### Activity
Please give the whole listing again word for word, and drop any pictures it holds.

### Data for this task

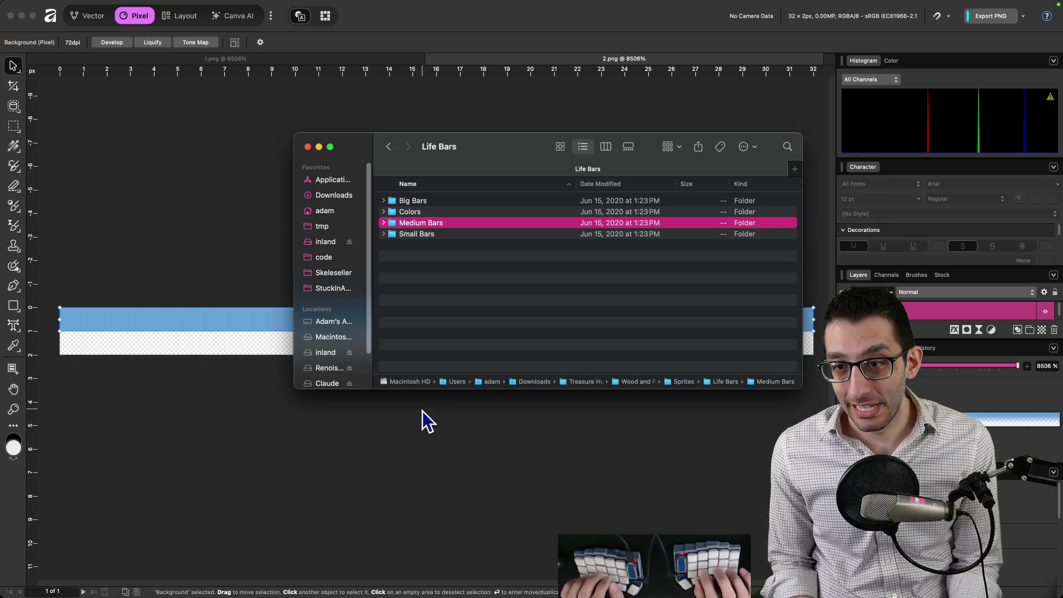
key(super+Down)
key(Down)
key(space)
key(Down)
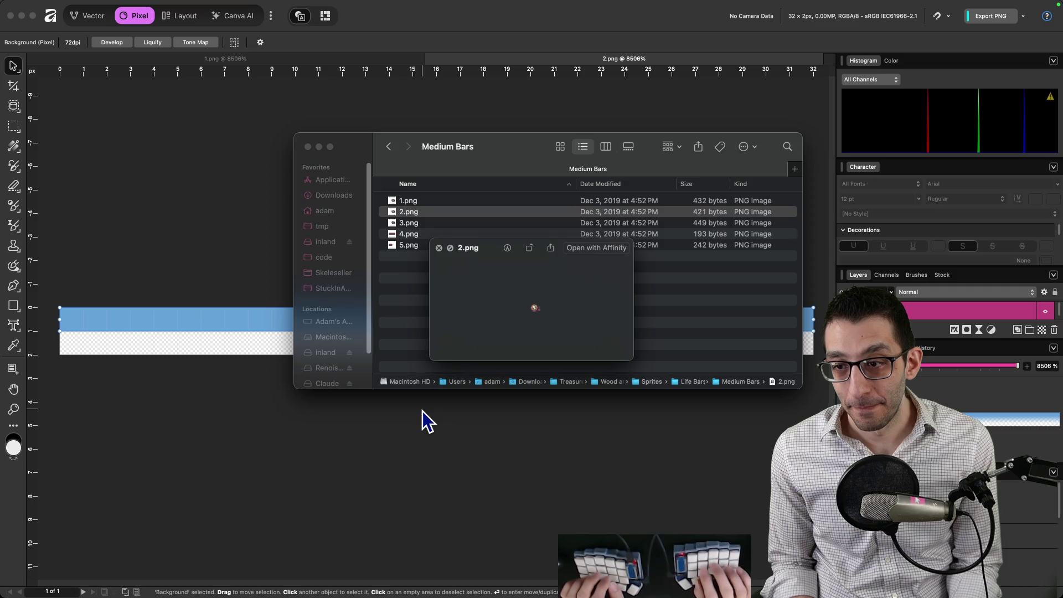
key(Down)
key(Down)
key(Down)
key(space)
click(498, 350)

### Response
key(super+Down)
key(Down)
key(space)
key(Down)
key(Down)
key(Down)
key(Down)
key(space)
click(498, 350)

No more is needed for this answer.